The award is presented by the Professional Hockey Writers' Association. Stamkos, who played in only 17 games this season before having surgery on his right knee to repair a lateral meniscus tear, was nominated by the Tampa Bay chapter of the PHWA.
Jaromir Jager of the Panthers won the award last season.
Former Lightning player John Cullen won the award in 1999 after he tried to come back from Non-Hodgkin lymphoma.
The winner will be announced in June.
This is the third time Stamkos has worked his way back from a major injury. He missed most of the 2013-14 season after breaking his right tibia in November. Last season, it was blood clots that resulted from thoracic outlet syndrome that kept Stamkos out of all but one of the Lightning's playoff games.
Lightning coach Jon Cooper said it has been impressive to watch Stamkos rehab from his knee surgery, especially since this is his third time going through a lengthy rehab process.
"I think that's what's impressive about him is he's been through this and some guys would say enough's enough and he's gone the other way," Cooper said, "and that's a tribute to him."
Stamkos said this rehab has been particularly frustrating because the progress moved slowly during the beginning. That made it even more of a mental grind.

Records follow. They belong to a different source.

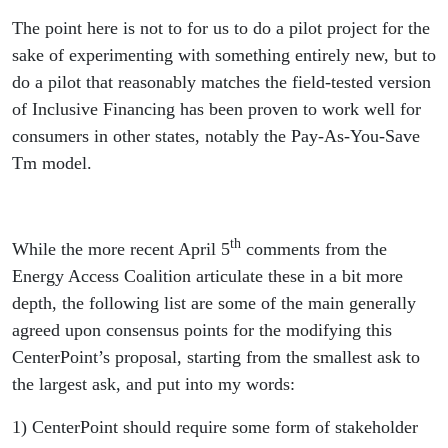
The point here is not to for us to do a pilot project for the
sake of experimenting with something entirely new, but to
do a pilot that reasonably matches the field-tested version
of Inclusive Financing has been proven to work well for
consumers in other states, notably the Pay-As-You-Save
Tm model.
th
While the more recent April 5
comments from the
Energy Access Coalition articulate these in a bit more
depth, the following list are some of the main generally
agreed upon consensus points for the modifying this
CenterPoint’s proposal, starting from the smallest ask to
the largest ask, and put into my words:
1) CenterPoint should require some form of stakeholder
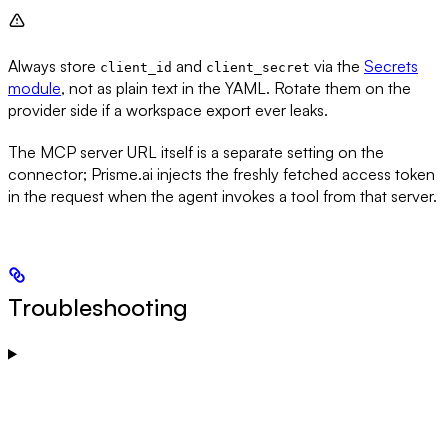
Always store
and
via the
Secrets
client_id
client_secret
module
, not as plain text in the YAML. Rotate them on the
provider side if a workspace export ever leaks.
The MCP server URL itself is a separate setting on the
connector; Prisme.ai injects the freshly fetched access token
in the request when the agent invokes a tool from that server.
Troubleshooting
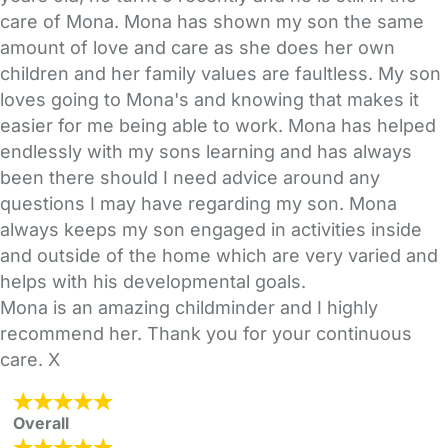
care of Mona. Mona has shown my son the same
amount of love and care as she does her own
children and her family values are faultless. My son
loves going to Mona's and knowing that makes it
easier for me being able to work. Mona has helped
endlessly with my sons learning and has always
been there should I need advice around any
questions I may have regarding my son. Mona
always keeps my son engaged in activities inside
and outside of the home which are very varied and
helps with his developmental goals.
Mona is an amazing childminder and I highly
recommend her. Thank you for your continuous
care. X
Overall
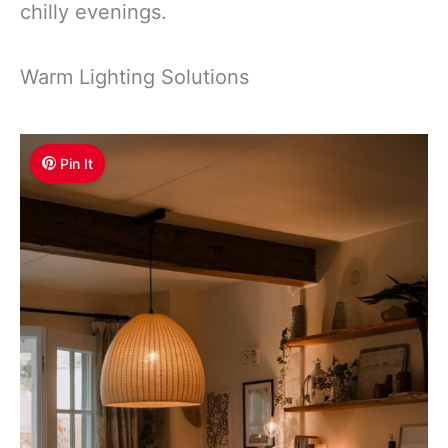
chilly evenings.
Warm Lighting Solutions
Pin It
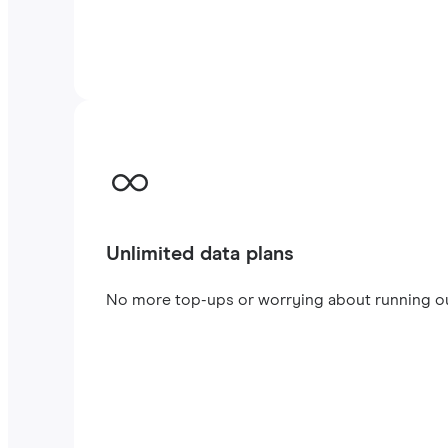
Unlimited data plans
No more top-ups or worrying about running out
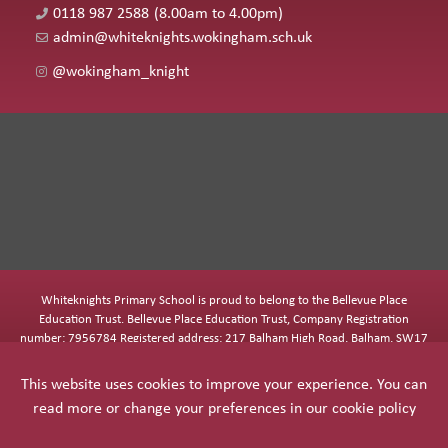
0118 987 2588
(8.00am to 4.00pm)
admin@whiteknights.wokingham.sch.uk
@wokingham_knight
Whiteknights Primary School is proud to belong to the Bellevue Place
Education Trust. Bellevue Place Education Trust, Company Registration
number: 7956784 Registered address: 217 Balham High Road, Balham, SW17
7BQ
This website uses cookies to improve your experience. You can
read more or change your preferences in our
cookie policy
COOKIE POLICY
|
PRIVACY POLICY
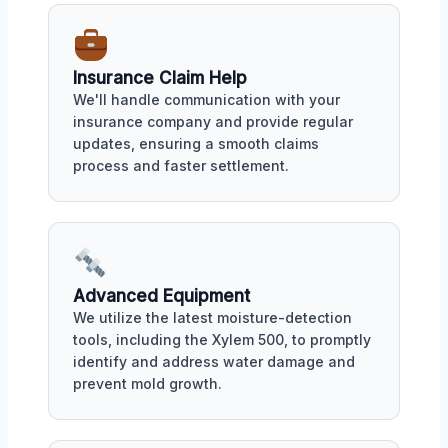
Insurance Claim Help
We'll handle communication with your
insurance company and provide regular
updates, ensuring a smooth claims
process and faster settlement.
Advanced Equipment
We utilize the latest moisture-detection
tools, including the Xylem 500, to promptly
identify and address water damage and
prevent mold growth.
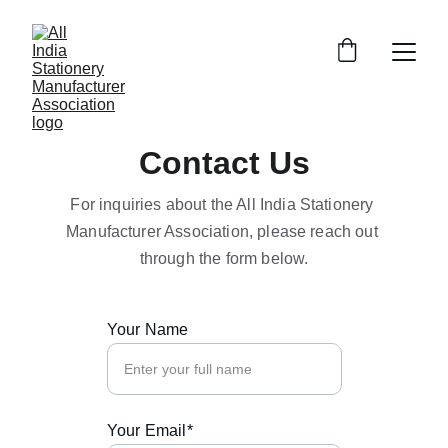
Contact Us
For inquiries about the All India Stationery 
Manufacturer Association, please reach out 
through the form below.
Your Name
Your Email*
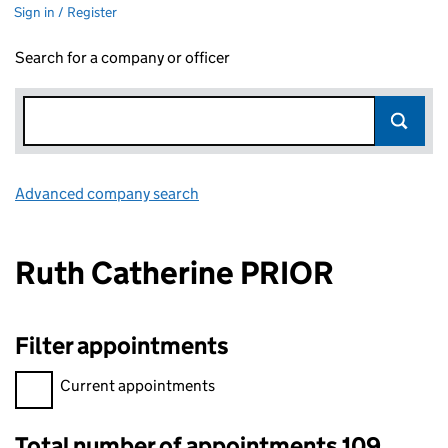
Sign in / Register
Search for a company or officer
Advanced company search
Link opens in new window
Ruth Catherine PRIOR
Filter appointments
Filter appointments, selecting an input will reload the page.
Current appointments
Total number of appointments 109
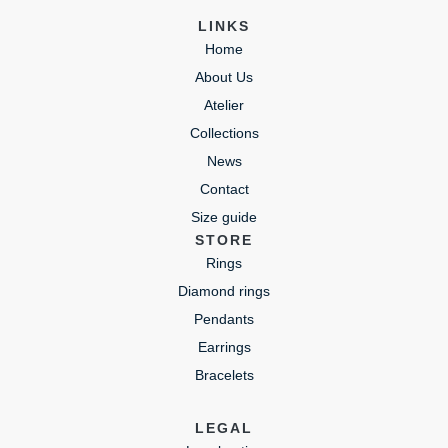
LINKS
Home
About Us
Atelier
Collections
News
Contact
Size guide
STORE
Rings
Diamond rings
Pendants
Earrings
Bracelets
LEGAL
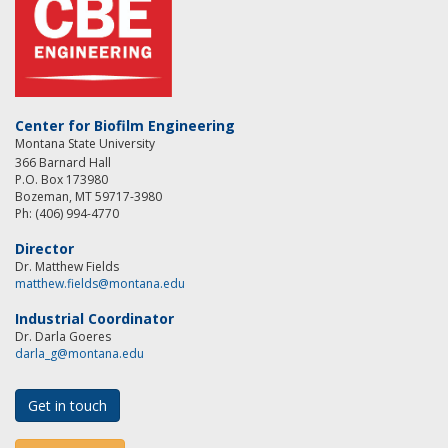
Center for Biofilm Engineering
Montana State University
366 Barnard Hall
P.O. Box 173980
Bozeman, MT 59717-3980
Ph: (406) 994-4770
Director
Dr. Matthew Fields
matthew.fields@montana.edu
Industrial Coordinator
Dr. Darla Goeres
darla_g@montana.edu
Get in touch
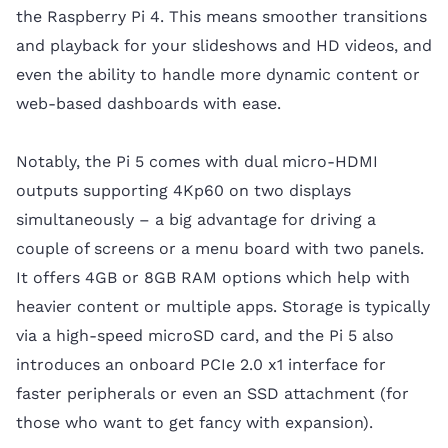
the Raspberry Pi 4. This means smoother transitions
and playback for your slideshows and HD videos, and
even the ability to handle more dynamic content or
web-based dashboards with ease.
Notably, the Pi 5 comes with dual micro-HDMI
outputs supporting 4Kp60 on two displays
simultaneously – a big advantage for driving a
couple of screens or a menu board with two panels.
It offers 4GB or 8GB RAM options which help with
heavier content or multiple apps. Storage is typically
via a high-speed microSD card, and the Pi 5 also
introduces an onboard PCIe 2.0 x1 interface for
faster peripherals or even an SSD attachment (for
those who want to get fancy with expansion).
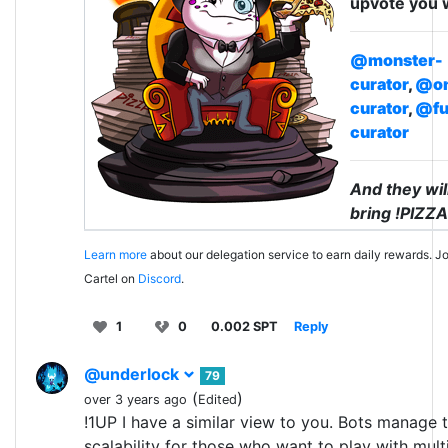
upvote you 
@monster-
curator
,
@on
curator
,
@fu
curator
And they wil
bring !PIZZA
Learn more
about our delegation service to earn daily rewards. Jo
Cartel on
Discord
.
1
0
0.002 SPT
Reply
@underlock
79
(
)
over 3 years ago
Edited
!1UP I have a similar view to you. Bots manage 
scalability for those who want to play with mult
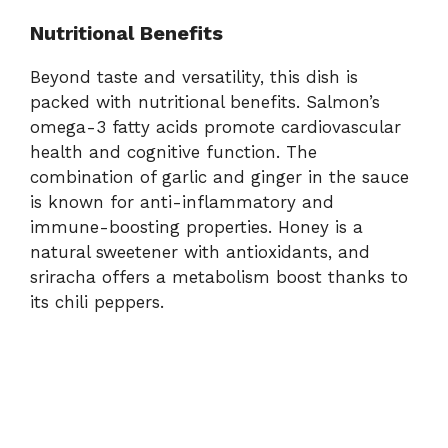
Nutritional Benefits
Beyond taste and versatility, this dish is
packed with nutritional benefits. Salmon’s
omega-3 fatty acids promote cardiovascular
health and cognitive function. The
combination of garlic and ginger in the sauce
is known for anti-inflammatory and
immune-boosting properties. Honey is a
natural sweetener with antioxidants, and
sriracha offers a metabolism boost thanks to
its chili peppers.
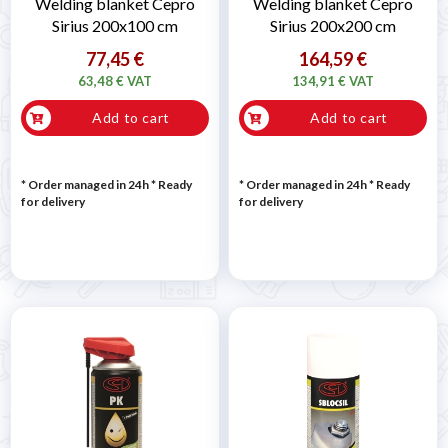
Welding blanket Cepro
Welding blanket Cepro
Sirius 200x100 cm
Sirius 200x200 cm
77,45 €
164,59 €
63,48 € VAT
134,91 € VAT
Add to cart
Add to cart
* Order managed in 24h
*
Ready
* Order managed in 24h
*
Ready
for delivery
for delivery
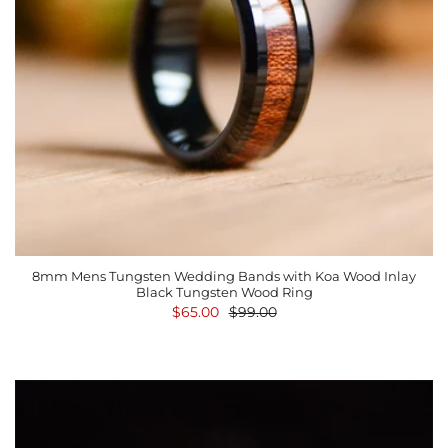
8mm Mens Tungsten Wedding Bands with Koa Wood Inlay
Black Tungsten Wood Ring
$65.00
$99.00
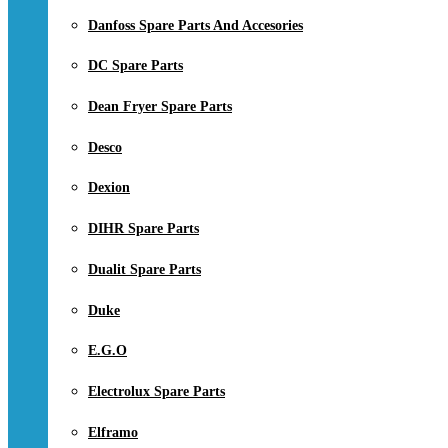
Danfoss Spare Parts And Accesories
DC Spare Parts
Dean Fryer Spare Parts
Desco
Dexion
DIHR Spare Parts
Dualit Spare Parts
Duke
E.G.O
Electrolux Spare Parts
Elframo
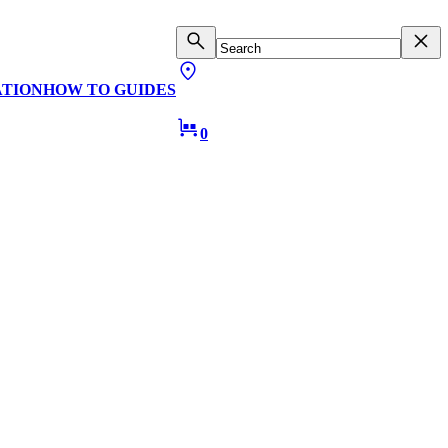
ATION
HOW TO GUIDES
0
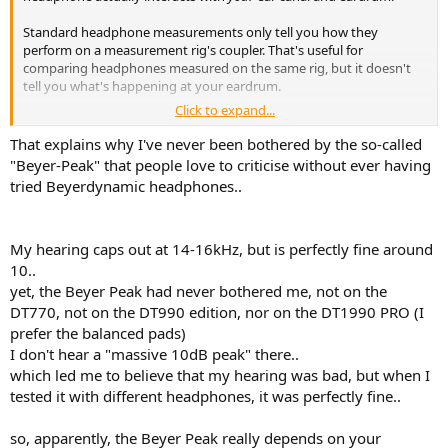
Standard headphone measurements only tell you how they
perform on a measurement rig's coupler. That's useful for
comparing headphones measured on the same rig, but it doesn't
tell you what's happening at your eardrum.
Click to expand...
Here's the thing: the air trapped in your ear canal has its own
stiffness, and it couples with the stiffness of the headphone driver.
That explains why I've never been bothered by the so-called
That interaction is unique to you. Unless you know your personal
"Beyer-Peak" that people love to criticise without ever having
HRTF
and
how a specific headphone system couples with it, you're
tried Beyerdynamic headphones..
basically aiming in the dark when you EQ.
Above 2kHz especially, it's the wild west. Everyone's ear canal
My hearing caps out at 14-16kHz, but is perfectly fine around
interacts differently with each headphone.
10..
That said, headphones with low acoustic impedance (low driver
yet, the Beyer Peak had never bothered me, not on the
stiffness) tend to minimize these individual differences, so they
DT770, not on the DT990 edition, nor on the DT1990 PRO (I
behave more consistently across different ears.(Electrostatic
prefer the balanced pads)
headphones for example)
I don't hear a "massive 10dB peak" there..
which led me to believe that my hearing was bad, but when I
View attachment 508871
Here's how few closed back headphones measure next to the
tested it with different headphones, it was perfectly fine..
eardrum of different individuals.
so, apparently, the Beyer Peak really depends on your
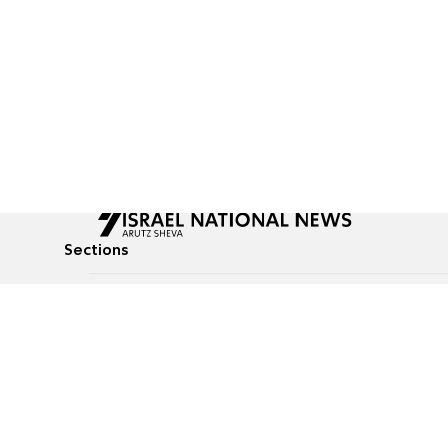
Sections
All News
Culture & Lifestyle
Briefs
Podcasts
Israel News
Technology & Health
Global News
Communicated Conten
Jewish News
Weather
Op-Eds
Tags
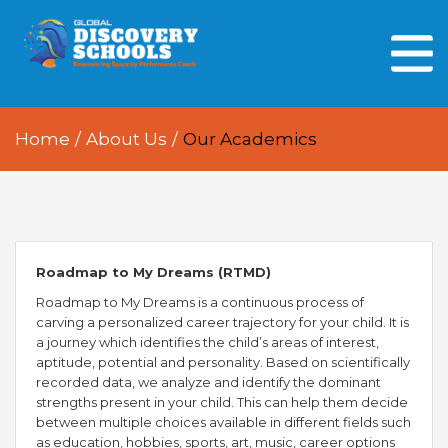
HOME
ABOUT US
Home
/
About Us
/
Our Academics
OUR PEOPLE
OUR ACADEMICS
OUR LEARNING SPACES
Roadmap to My Dreams (RTMD)
GDA AT A GLANCE
Roadmap to My Dreams is a continuous process of
carving a personalized career trajectory for your child. It is
Every Day GDS
a journey which identifies the child’s areas of interest,
aptitude, potential and personality. Based on scientifically
recorded data, we analyze and identify the dominant
strengths present in your child. This can help them decide
between multiple choices available in different fields such
as education, hobbies, sports, art, music, career options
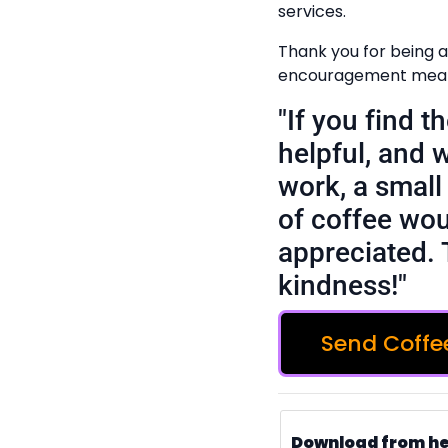
services.
Thank you for being a
encouragement means
"If you find 
helpful, and 
work, a small 
of coffee wou
appreciated. 
kindness!"
Send Coffe
Download from h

"It's difficult," he said. "I can't sit here and say I was extremely motivated and got up every morning looking to do some of the stuff, because it's a grind, not only physically but mentally. Some days it's, 'What's the point of even doing this today? It doesn't feel like it's getting any better.' You have those moments. You're human. It's about trusting the process and trusting the expertise of the people that I've been lucky enough to surround myself with here."
Stamkos thanked the Lightning training staff and his surgeon for helping him through the process.
Ultimately, Stamkos knows the only way to return from a major injury is to follow the step-by-step process of the rehab.
"You're not going to take that step whether it's the next day or two weeks later without getting up that day and working on something," Stamkos said. "This one is probably the toughest one just from a physical standpoint of not a lot of improvement quick. You had to grind it out, but it's so worth it in the end when you can get out there on the ice and start practicing with your guys and gradually feel better to where you are today. That was definitely the best with all that work. It's tough when you're in the mix to think about that, but there's a sense of pride when you can get there knowing the work you put in."